Are Female Carpenters like Blue Bananas? A Corpus Investigation of Occupation Gender Typicality
Da Ju, Karen Ulrich, Adina Williams
TL;DR
The study asks whether gender typicality in occupations manifests as a language phenomenon analogous to color stereotypy in bananas. Using information-theoretic metrics on large corpora (Pushshift Reddit, Wikipedia) and grounding in US labor statistics, it shows that gender mentioning correlates with the femaleness of an occupation ($r$ values around $0.49$–$0.50$) rather than with a surprisal-based blue-bananas effect. The strongest and most consistent signals come from Reddit data, with weaker effects in Wikipedia and in LM-generated Wikipedia content, suggesting gender salience is higher for woman-dominated occupations. The results support a nuanced view: gender mentioning in text reflects occupation genderedness and perceived salience rather than generic surprise, with notable qualitative patterns (e.g., more discussions around gender-balance in woman-dominated roles). These findings have implications for understanding linguistic gender biases and for evaluating corpora used to train language models.
Abstract
People tend to use language to mention surprising properties of events: for example, when a banana is blue, we are more likely to mention color than when it is yellow. This fact is taken to suggest that yellowness is somehow a typical feature of bananas, and blueness is exceptional. Similar to how a yellow color is typical of bananas, there may also be genders that are typical of occupations.
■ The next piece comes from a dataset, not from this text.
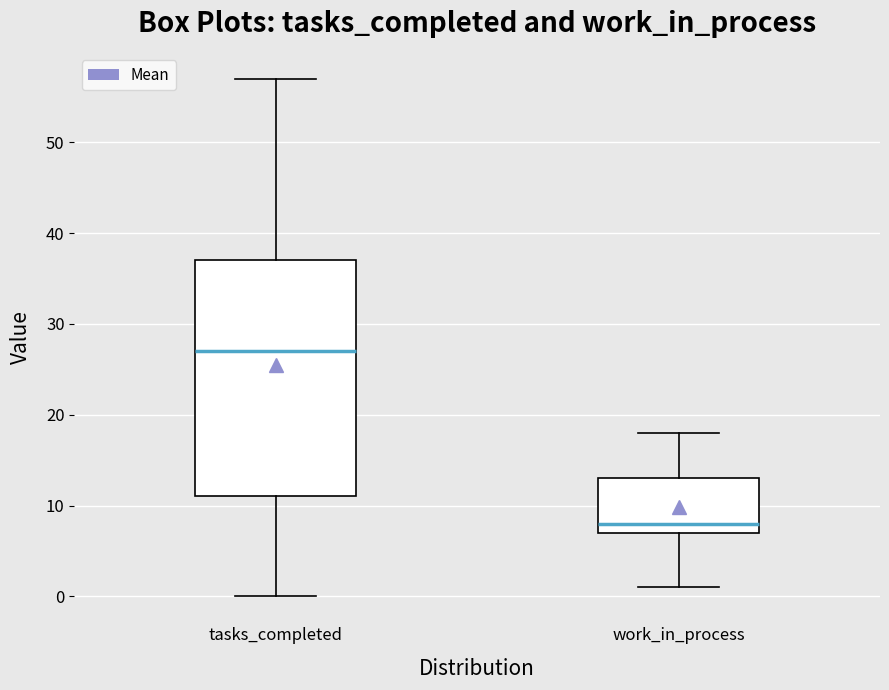

Reading left to right, transcribe this box plot: for each box, give where its median line is, the range the box spans, and where its two whiskers end, as read against the y-axis. The values are not printed on the chart, so give them approximately, as read against the axis.

tasks_completed: median 27, box 11 to 37, whiskers 0 to 57
work_in_process: median 8, box 7 to 13, whiskers 1 to 18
In this work, we explore this question using information theoretic techniques coupled with corpus statistic analysis. In two distinct large corpora, we do not find strong evidence that occupations and gender display the same patterns of mentioning as do bananas and color. Instead, we find that gender mentioning is correlated with femaleness of occupation in particular, suggesting perhaps that woman-dominated occupations are seen as somehow ``more gendered'' than male-dominated ones, and thereby they encourage more gender mentioning overall.